TASK PROMPT | In the records below, some lines contain the word "pinky". Copy each of them.

[Collected data entries]
·····
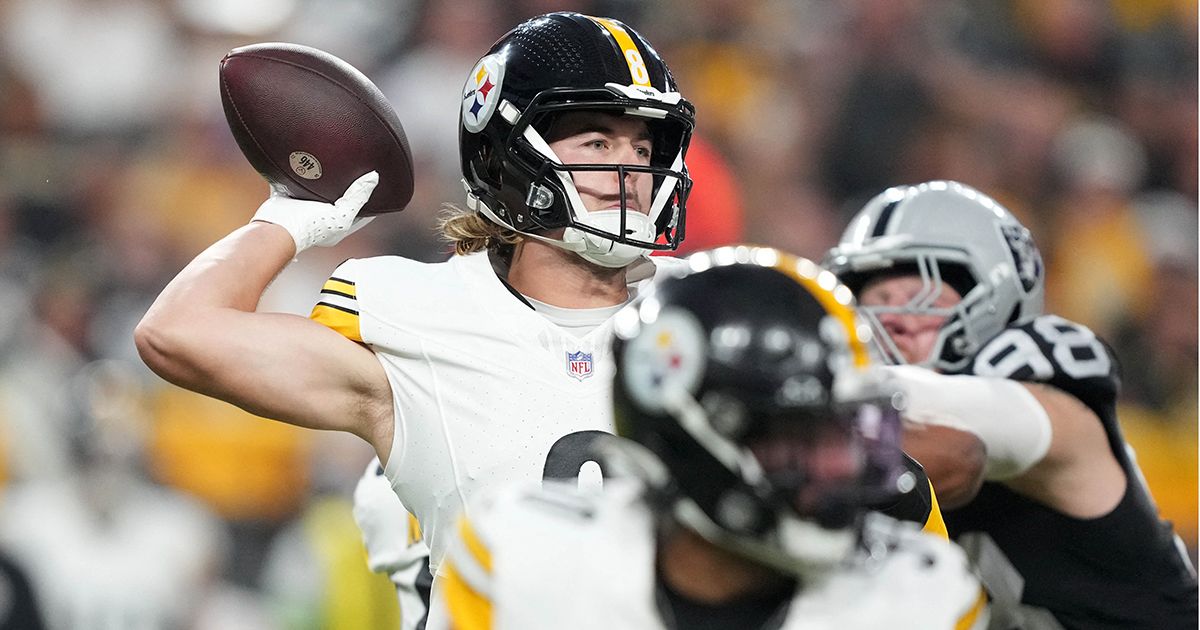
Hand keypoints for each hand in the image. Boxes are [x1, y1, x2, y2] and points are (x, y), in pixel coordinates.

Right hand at [251, 171, 377, 254]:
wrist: (275, 228)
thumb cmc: (308, 229)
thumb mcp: (342, 216)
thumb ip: (357, 198)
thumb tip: (373, 178)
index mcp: (336, 228)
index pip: (359, 214)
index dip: (368, 201)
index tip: (374, 184)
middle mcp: (320, 219)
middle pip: (337, 200)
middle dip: (344, 187)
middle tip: (353, 169)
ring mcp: (302, 209)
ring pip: (315, 191)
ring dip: (321, 180)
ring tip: (330, 163)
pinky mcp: (286, 199)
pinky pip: (292, 183)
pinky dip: (297, 173)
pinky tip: (302, 161)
·····
EXERCISE ANSWER |
pinky mcp: (286, 199)
pinky pip: (292, 183)
pinky dip: (297, 173)
pinky tip: (302, 161)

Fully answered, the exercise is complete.